The encouraging part, as noted by Porteus, is that the corrected cells don't have to replace all of the original sickle cells—so long as the proportion of sickle cells to healthy red blood cells is below 30 percent, patients present with no symptoms of their disease.
Despite the promise of CRISPR, one of the ongoing issues is that no CRISPR-edited genes have been tested for safety or efficacy in human trials as of yet. It's something of a catch-22; because none have been tested, there's no knowing if edited genes could cause immune reactions or off-target effects—and because of that risk, none of these approaches has seen human trials.
Porteus remarked that “The consensus in the field is that there’s no one test we can do to prove that something is safe. We can’t just say, ‘Oh, just run this test, and that’ll show if it’s safe or not.’ That test doesn't exist.” Despite this, he is “excited about working to eventually bring this type of therapy to patients.”
And there are many patients that could benefit from such a therapy. At present, roughly 70,000 to 100,000 people in the United States suffer from sickle cell disease, with millions affected globally. While children in high-income countries generally survive with this disease, those in low-income countries often die before age 5. Current treatment options for patients with sickle cell disease consist of blood and bone marrow stem cell transplantation.
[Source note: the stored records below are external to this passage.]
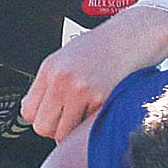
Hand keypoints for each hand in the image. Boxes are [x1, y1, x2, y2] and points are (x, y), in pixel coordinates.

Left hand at [20, 0, 167, 141]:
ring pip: (63, 134)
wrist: (139, 33)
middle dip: (57, 129)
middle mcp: (62, 78)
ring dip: (75, 131)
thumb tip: (35, 112)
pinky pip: (87, 129)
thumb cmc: (107, 46)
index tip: (55, 116)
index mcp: (50, 68)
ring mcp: (81, 89)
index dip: (42, 117)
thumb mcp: (69, 57)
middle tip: (74, 118)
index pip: (28, 111)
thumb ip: (51, 83)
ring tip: (89, 113)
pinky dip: (94, 125)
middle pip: (43, 127)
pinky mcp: (101, 98)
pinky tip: (102, 107)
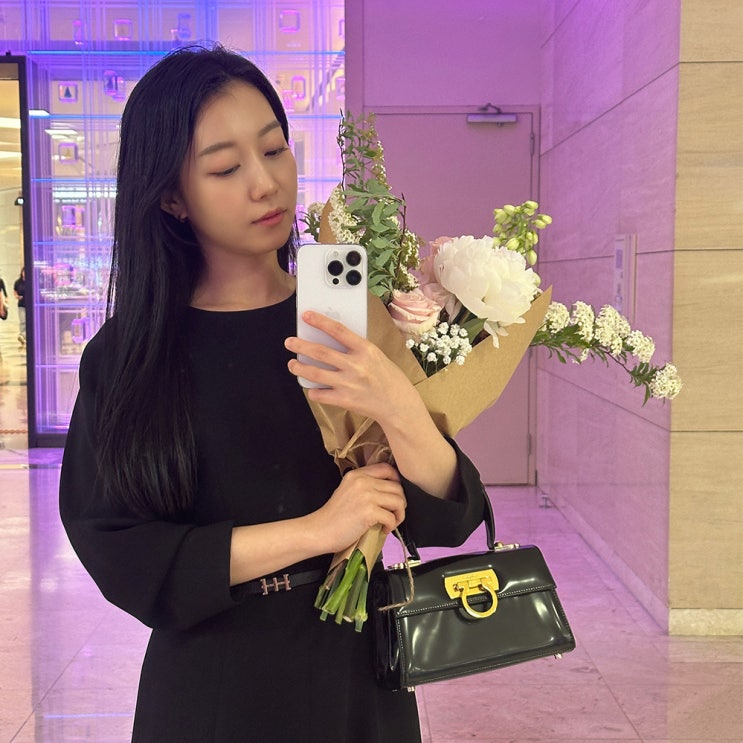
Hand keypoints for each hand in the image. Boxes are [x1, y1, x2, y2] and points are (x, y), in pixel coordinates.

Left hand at [285, 311, 415, 426]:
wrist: (398, 405)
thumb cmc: (389, 378)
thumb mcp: (376, 356)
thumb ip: (356, 349)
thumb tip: (330, 340)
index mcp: (366, 350)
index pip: (338, 331)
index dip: (320, 322)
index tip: (306, 316)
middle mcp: (356, 366)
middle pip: (321, 353)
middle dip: (301, 345)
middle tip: (289, 342)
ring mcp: (349, 384)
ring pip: (316, 374)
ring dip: (300, 368)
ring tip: (292, 364)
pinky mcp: (345, 400)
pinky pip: (320, 395)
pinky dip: (313, 391)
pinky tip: (311, 388)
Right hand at [307, 462, 405, 553]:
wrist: (319, 531)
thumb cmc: (333, 517)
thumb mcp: (348, 491)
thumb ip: (365, 487)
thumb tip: (389, 493)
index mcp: (357, 474)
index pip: (387, 468)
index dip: (397, 481)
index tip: (395, 494)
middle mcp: (362, 481)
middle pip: (397, 487)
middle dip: (400, 502)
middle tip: (394, 514)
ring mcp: (366, 495)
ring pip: (399, 501)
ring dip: (399, 514)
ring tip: (390, 522)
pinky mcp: (368, 511)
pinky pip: (392, 517)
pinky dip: (391, 526)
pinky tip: (383, 530)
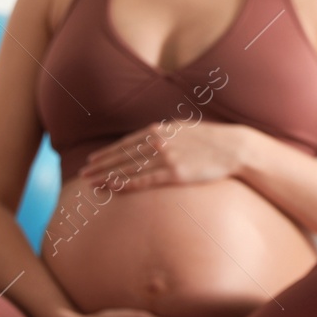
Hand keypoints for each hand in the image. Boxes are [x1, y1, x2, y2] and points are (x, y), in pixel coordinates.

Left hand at [76, 121, 247, 190]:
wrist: (234, 147)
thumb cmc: (211, 140)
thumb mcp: (184, 129)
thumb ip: (165, 134)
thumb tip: (151, 138)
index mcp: (159, 130)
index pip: (125, 144)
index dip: (107, 153)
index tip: (93, 161)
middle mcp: (158, 142)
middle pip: (122, 156)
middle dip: (100, 166)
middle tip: (83, 175)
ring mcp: (166, 157)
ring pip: (129, 169)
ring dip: (107, 177)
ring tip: (91, 184)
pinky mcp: (175, 173)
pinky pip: (145, 180)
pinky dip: (127, 183)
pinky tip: (113, 188)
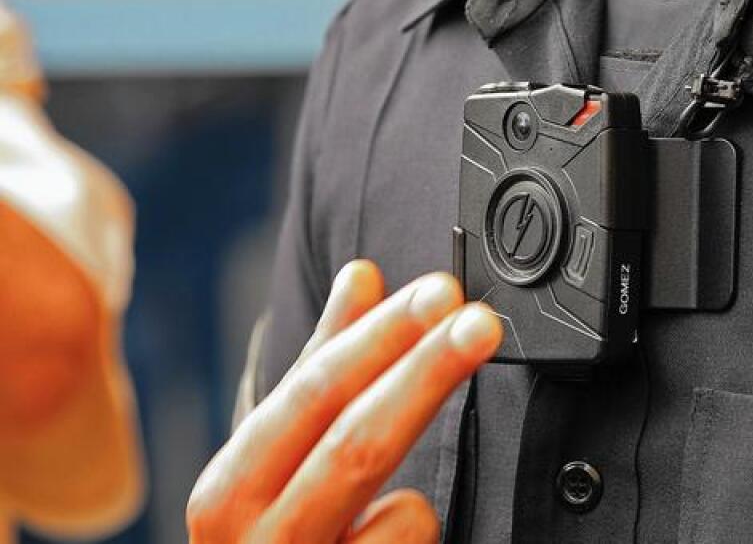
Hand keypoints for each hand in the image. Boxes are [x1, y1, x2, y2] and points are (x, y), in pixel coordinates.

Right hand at [187, 261, 501, 542]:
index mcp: (232, 486)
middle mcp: (252, 540)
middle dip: (425, 375)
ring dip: (419, 498)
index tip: (441, 294)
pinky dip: (415, 539)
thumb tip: (361, 275)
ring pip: (404, 513)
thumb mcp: (278, 451)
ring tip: (386, 507)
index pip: (311, 394)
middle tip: (480, 324)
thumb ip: (322, 366)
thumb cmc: (270, 532)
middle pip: (358, 444)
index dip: (382, 338)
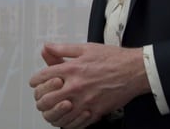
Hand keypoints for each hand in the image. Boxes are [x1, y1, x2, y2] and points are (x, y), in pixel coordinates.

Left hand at [29, 43, 149, 127]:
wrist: (134, 71)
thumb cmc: (113, 58)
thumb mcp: (85, 48)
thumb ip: (63, 49)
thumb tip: (47, 47)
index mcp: (72, 69)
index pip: (42, 77)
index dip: (35, 81)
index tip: (35, 82)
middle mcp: (76, 86)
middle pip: (46, 99)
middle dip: (39, 98)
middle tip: (41, 97)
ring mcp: (85, 101)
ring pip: (58, 115)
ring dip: (51, 113)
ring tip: (51, 109)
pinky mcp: (95, 112)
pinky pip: (75, 123)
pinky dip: (67, 122)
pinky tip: (66, 117)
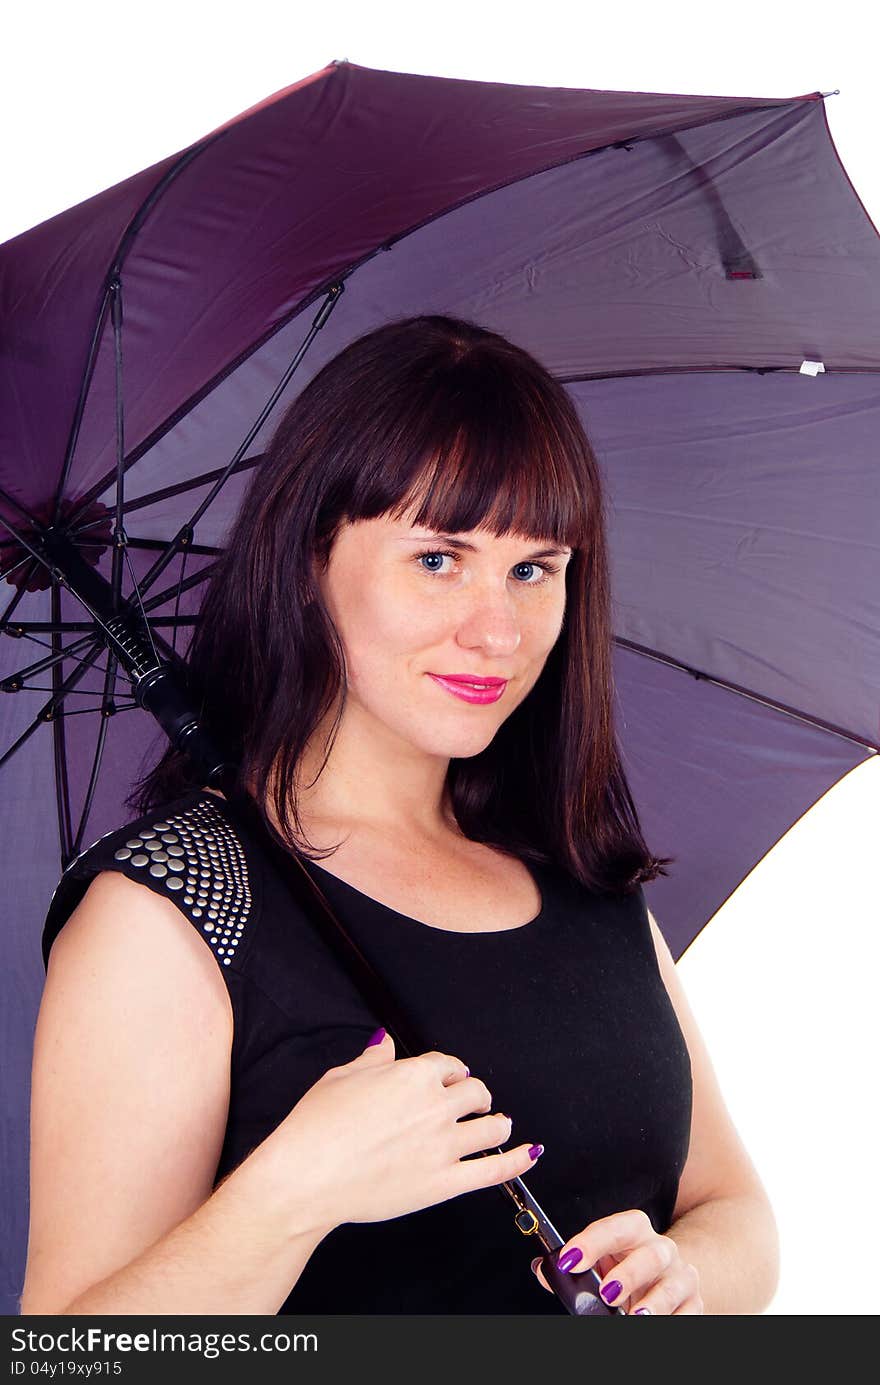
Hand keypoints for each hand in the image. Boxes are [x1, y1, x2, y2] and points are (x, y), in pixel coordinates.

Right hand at [260, 1030, 542, 1236]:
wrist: (306, 1177)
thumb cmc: (315, 1128)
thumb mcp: (340, 1078)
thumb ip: (372, 1060)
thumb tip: (384, 1043)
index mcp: (412, 1075)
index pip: (448, 1065)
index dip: (449, 1072)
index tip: (449, 1078)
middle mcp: (435, 1106)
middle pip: (476, 1092)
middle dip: (476, 1094)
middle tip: (473, 1102)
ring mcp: (444, 1146)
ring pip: (492, 1127)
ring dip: (497, 1122)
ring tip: (499, 1124)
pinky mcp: (444, 1183)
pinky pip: (494, 1170)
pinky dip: (517, 1161)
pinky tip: (531, 1152)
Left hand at [530, 1208, 703, 1313]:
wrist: (670, 1275)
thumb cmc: (628, 1265)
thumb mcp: (602, 1260)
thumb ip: (576, 1263)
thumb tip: (545, 1270)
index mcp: (636, 1230)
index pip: (616, 1228)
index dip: (592, 1240)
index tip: (570, 1259)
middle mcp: (661, 1249)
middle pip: (650, 1255)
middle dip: (628, 1274)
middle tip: (606, 1292)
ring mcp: (681, 1275)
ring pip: (673, 1285)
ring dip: (654, 1303)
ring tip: (635, 1317)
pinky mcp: (694, 1301)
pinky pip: (689, 1311)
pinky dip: (674, 1320)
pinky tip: (656, 1325)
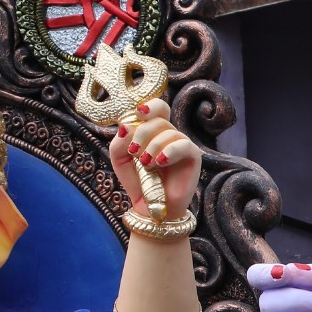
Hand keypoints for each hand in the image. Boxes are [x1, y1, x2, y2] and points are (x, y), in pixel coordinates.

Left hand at [109, 98, 202, 220]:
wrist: (151, 206)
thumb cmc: (138, 181)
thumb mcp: (120, 159)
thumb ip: (119, 142)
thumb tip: (126, 126)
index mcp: (154, 132)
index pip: (158, 109)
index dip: (150, 106)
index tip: (138, 112)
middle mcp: (169, 135)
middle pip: (160, 119)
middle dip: (143, 132)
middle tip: (134, 151)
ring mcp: (182, 145)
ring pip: (169, 132)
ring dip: (152, 146)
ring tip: (146, 164)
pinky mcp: (193, 157)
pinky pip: (183, 145)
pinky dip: (169, 151)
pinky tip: (160, 162)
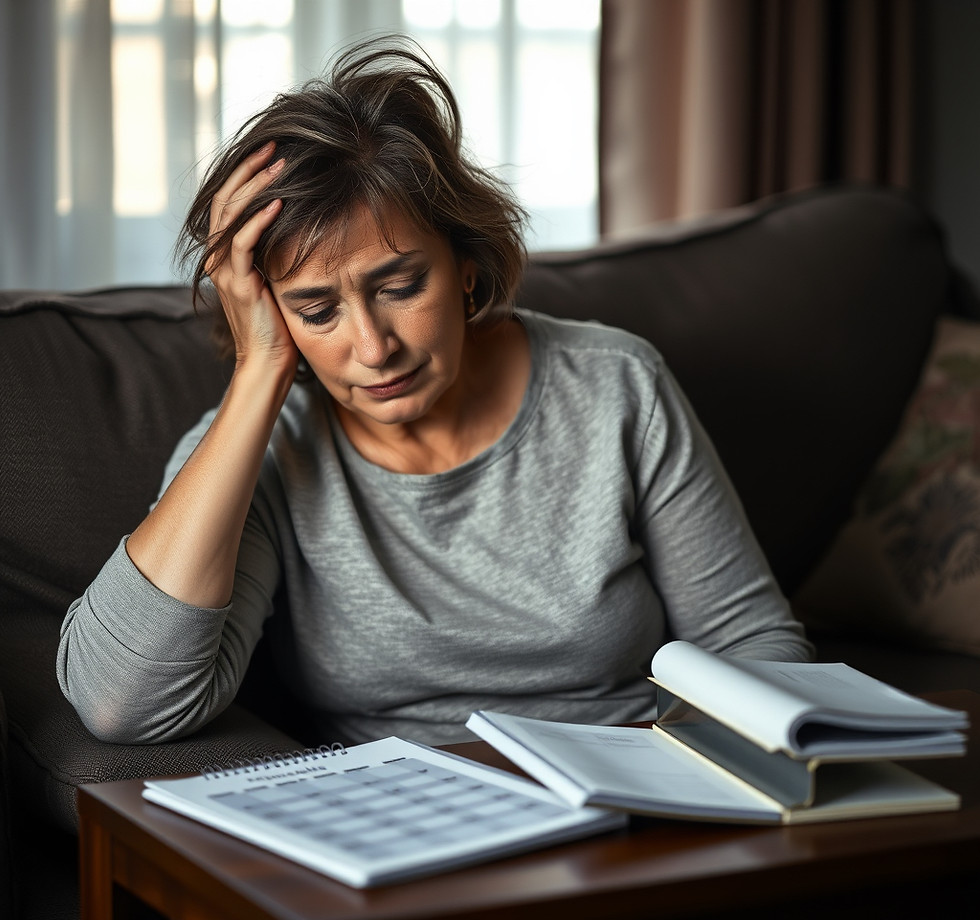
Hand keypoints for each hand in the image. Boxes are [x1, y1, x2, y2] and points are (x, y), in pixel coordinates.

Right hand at [207, 142, 297, 373]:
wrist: (270, 361)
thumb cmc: (280, 323)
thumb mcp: (279, 276)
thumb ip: (279, 250)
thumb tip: (304, 221)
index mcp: (228, 252)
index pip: (231, 200)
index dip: (248, 173)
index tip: (274, 150)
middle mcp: (220, 256)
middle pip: (226, 197)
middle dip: (250, 168)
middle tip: (274, 145)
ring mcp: (225, 269)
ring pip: (231, 214)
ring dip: (256, 186)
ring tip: (278, 164)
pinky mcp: (237, 284)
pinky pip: (242, 243)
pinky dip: (259, 220)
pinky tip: (279, 202)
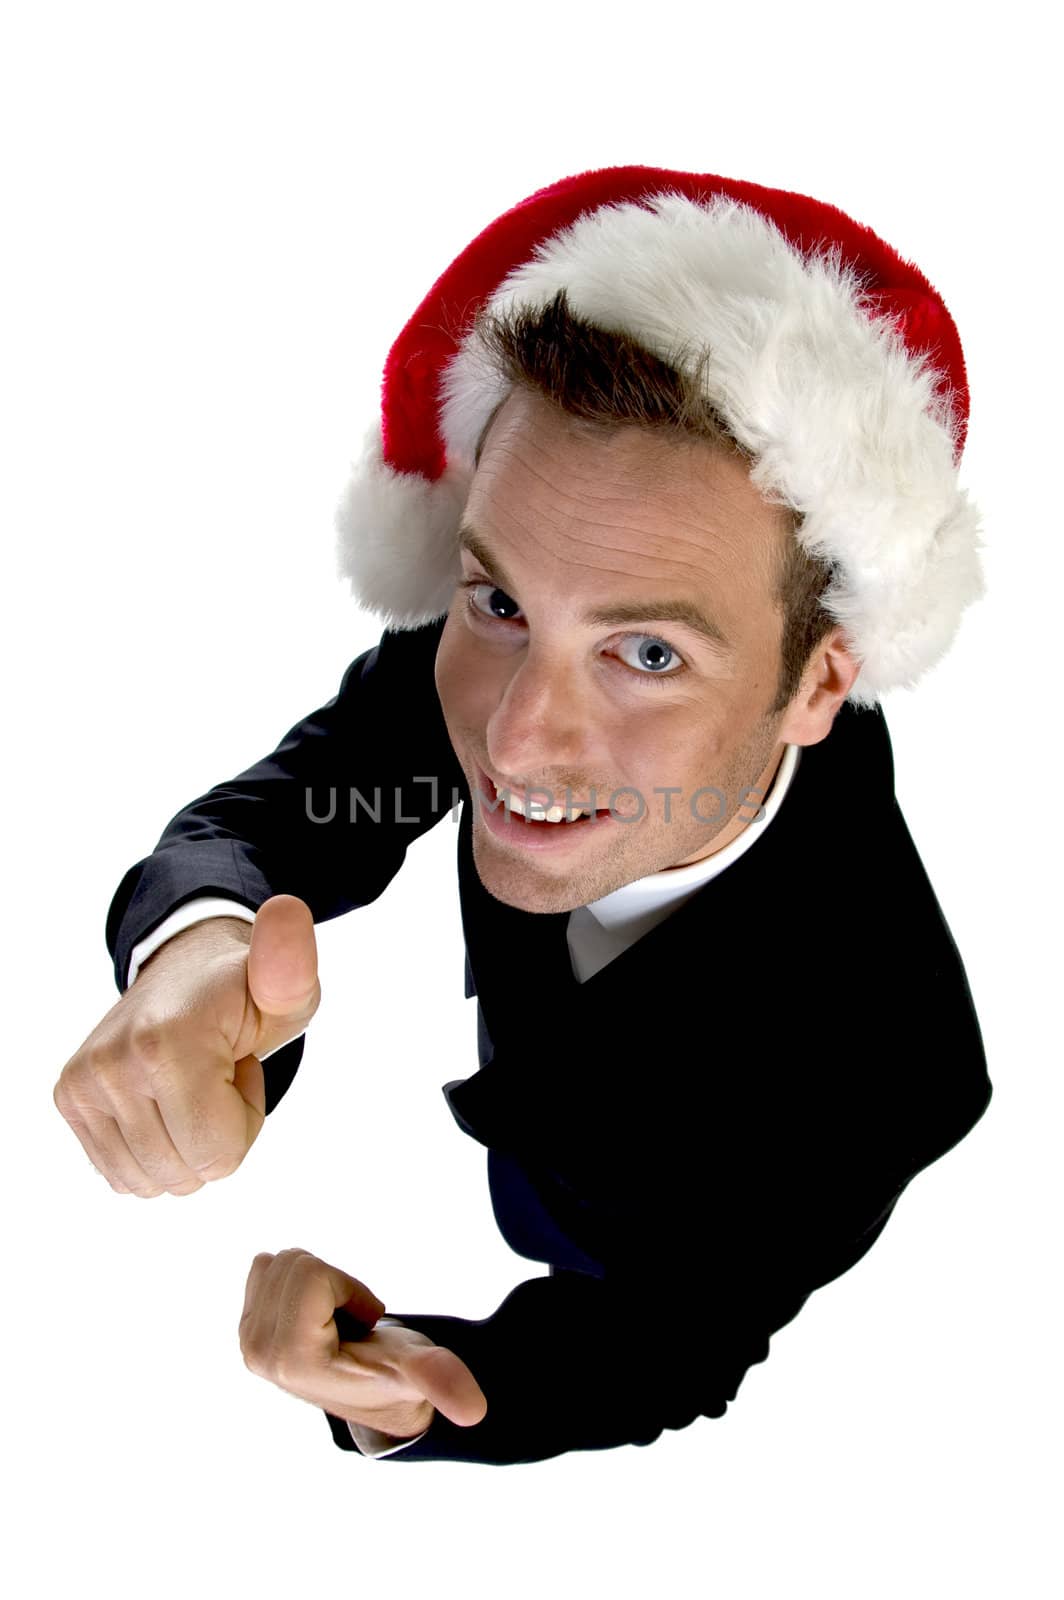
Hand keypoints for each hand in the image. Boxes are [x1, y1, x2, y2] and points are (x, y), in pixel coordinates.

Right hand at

The results of this work were shared in a paper titled “CRISPR/Cas9 β-globin gene targeting in human haematopoietic stem cells,” which was published online in Nature. Postdoctoral scholars Drs. Daniel Dever and Rasmus Bak are the lead authors.
This research received support from the National Institutes of Health (grants PN2EY018244, R01AI097320 and R01AI120766), the Stanford Child Health Research Institute, the Laurie Kraus Lacob Scholar Award in Pediatric Translational Research and the Laurie Kraus Lacob Endowment Fund, as well as Stanford’s Department of Medicine.